目标
请根据下面的选段回答以下问题，答案同样用 (a)、(b)、(c) 标出：
(a) childMainClass 是哪个方法返回的一个参数？
(b) 代码注释说本次采用的是哪种集群模式？
(c) 在 isYarnCluster 为真的分支中，childMainClass 被重新赋值为什么？

选段

%%

上面代码可以看出，特别重要的就是 childMainClass，根据 childMainClass 得到 mainClass，继而进行后续一系列操作。而 childMainClass 是 prepareSubmitEnvironment 的返回的一个参数。

private[deploy] def prepareSubmitEnvironment(
    args: SparkSubmitArguments,
    conf: Option[HadoopConfiguration] = None)
: (Seq[String], Seq[String], SparkConf, String) = {
    ......
    // #1 声明初始化 childMainClass
    var childMainClass = ""
    ......
    // #2 判断集群模式，本次采用的是 yarn cluster模式
    if (isYarnCluster) {
        // #3 重新赋值
        childMainClass = YARN_CLUSTER_SUBMIT_CLASS
        if (args.isPython) {
            childArgs += ("--primary-py-file", args.primaryResource)
            childArgs += ("--class", "org.apache.spark.deploy.PythonRunner")
        } else if (args.isR) {
            val mainFile = new Path(args.primaryResource).getName
            childArgs += ("--primary-r-file", mainFile)
            childArgs += ("--class", "org.apache.spark.deploy.RRunner")

%%

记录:
%%

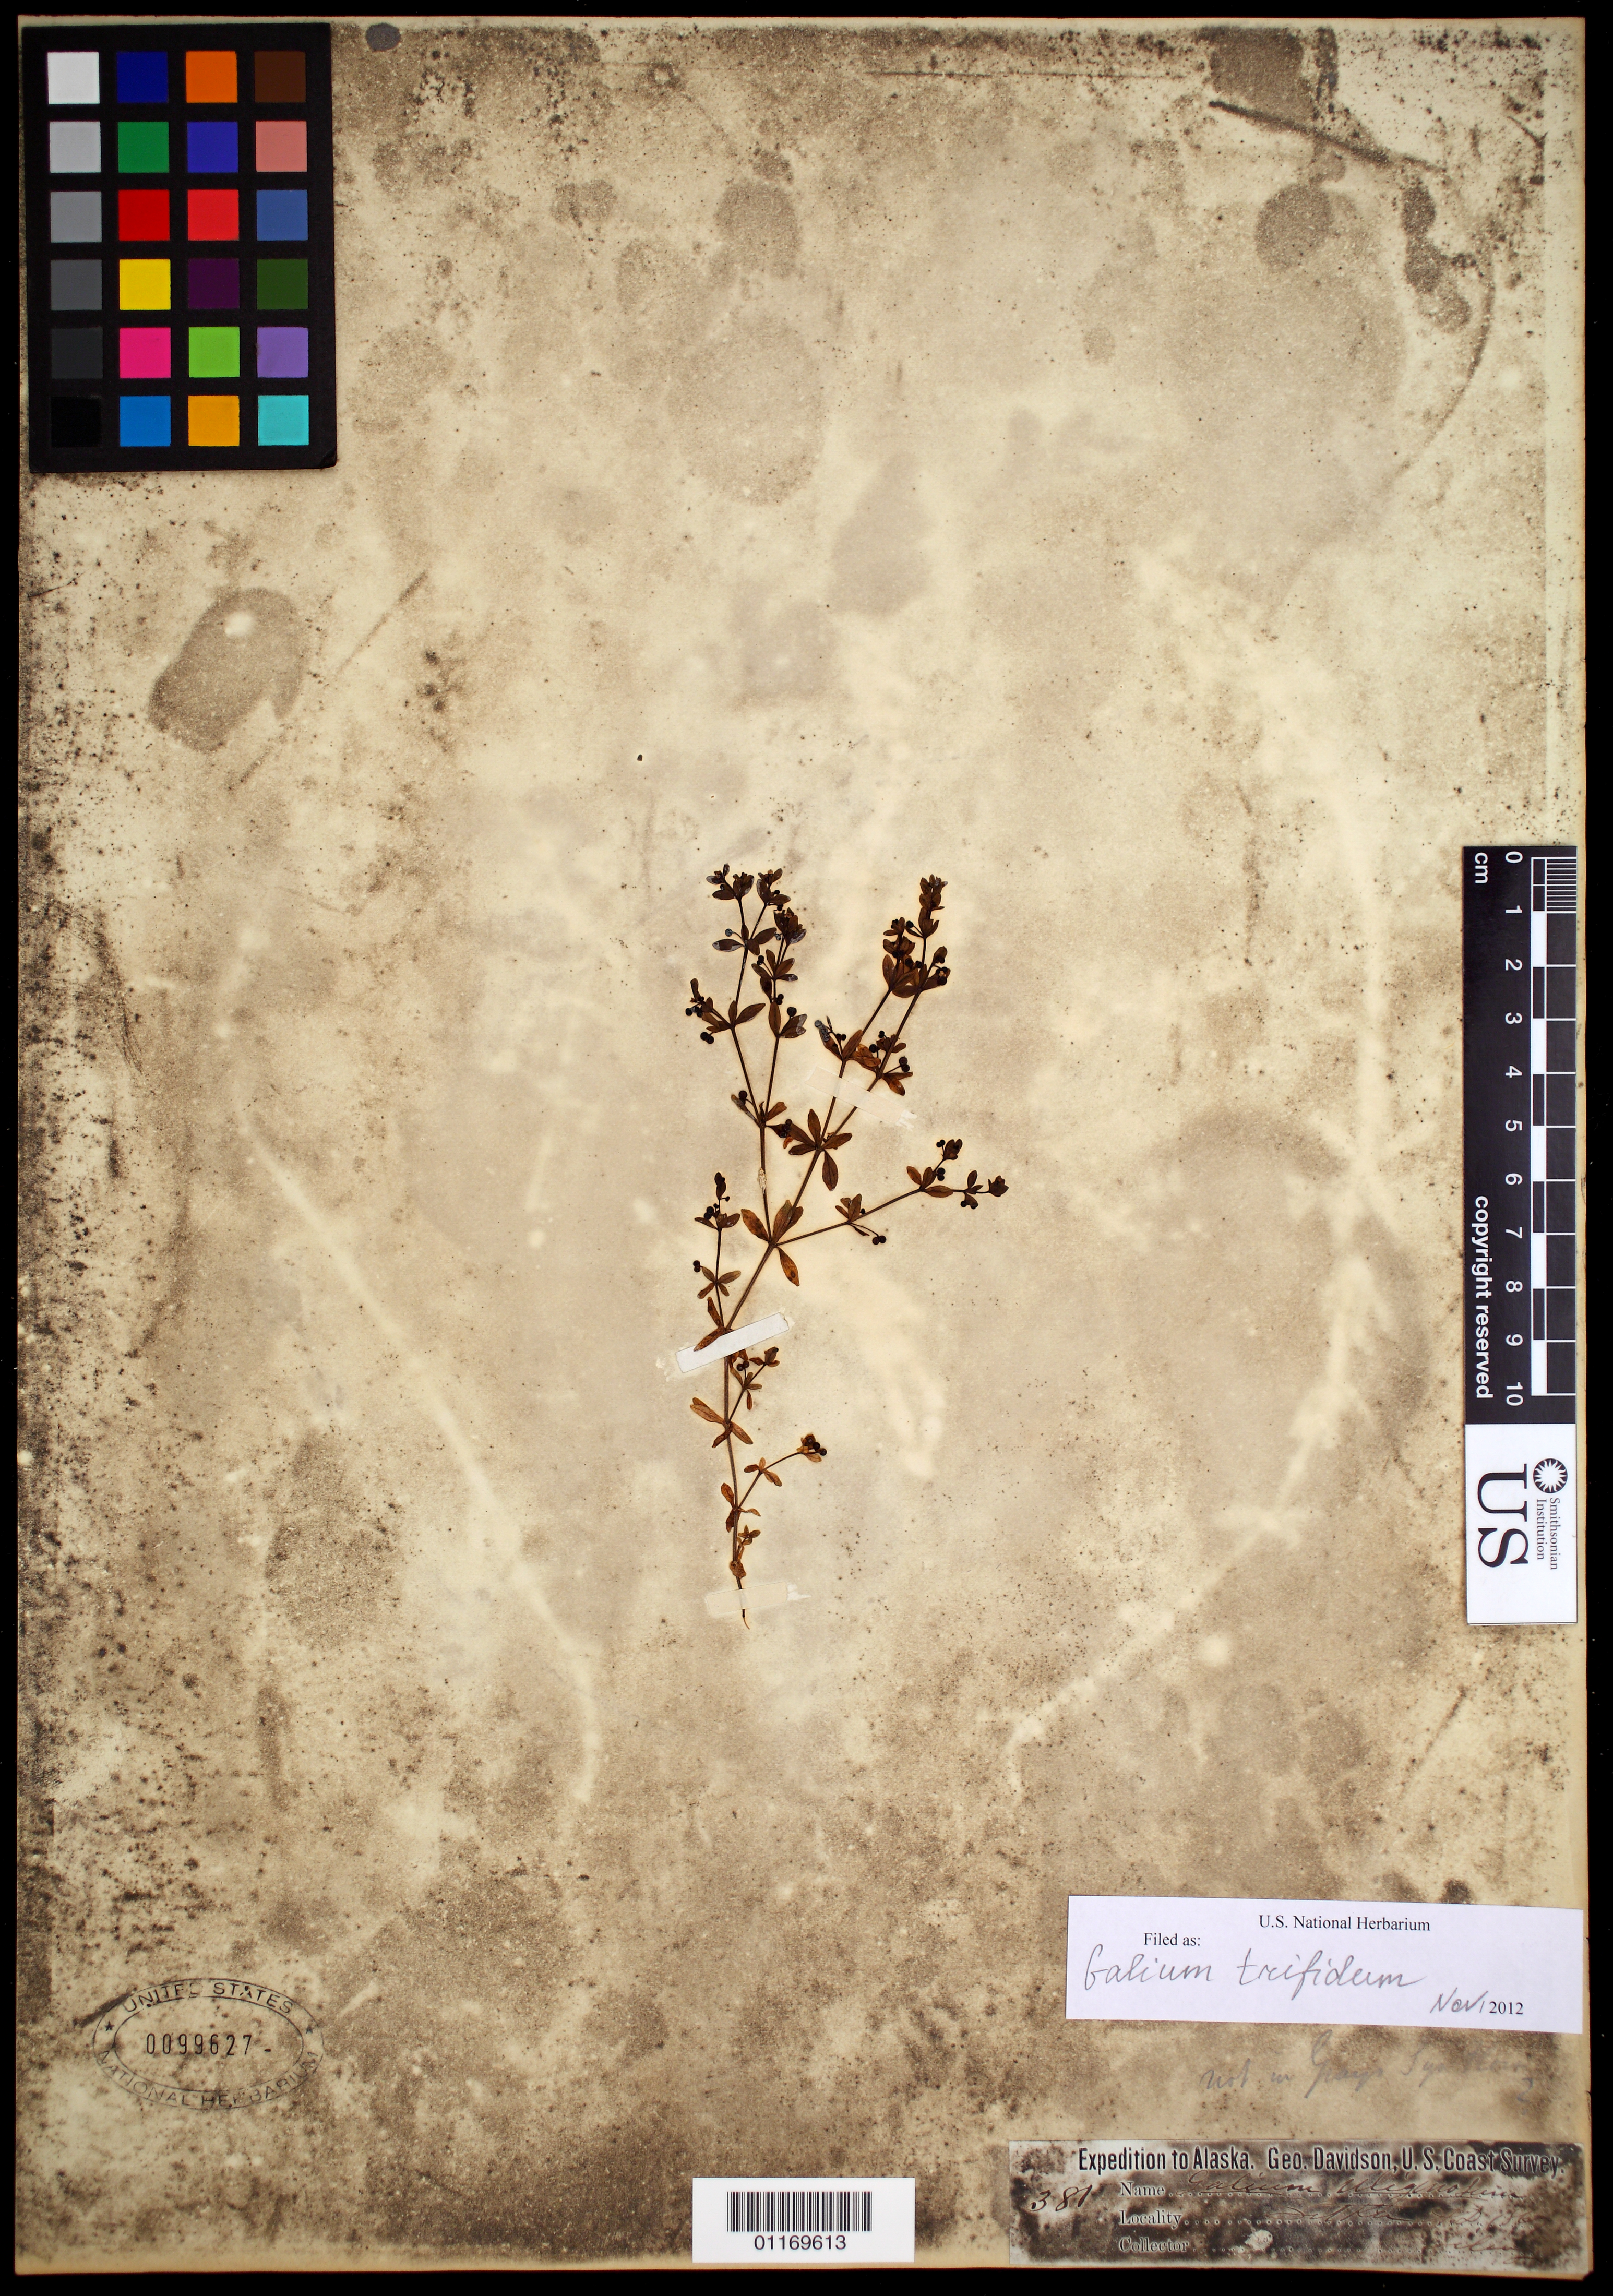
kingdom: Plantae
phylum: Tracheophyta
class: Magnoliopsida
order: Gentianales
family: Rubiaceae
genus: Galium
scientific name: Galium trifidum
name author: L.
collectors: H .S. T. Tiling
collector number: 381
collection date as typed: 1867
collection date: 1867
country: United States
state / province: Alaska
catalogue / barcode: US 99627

%%

完成结果
(a) prepareSubmitEnvironment
(b) yarn cluster 模式
(c) YARN_CLUSTER_SUBMIT_CLASS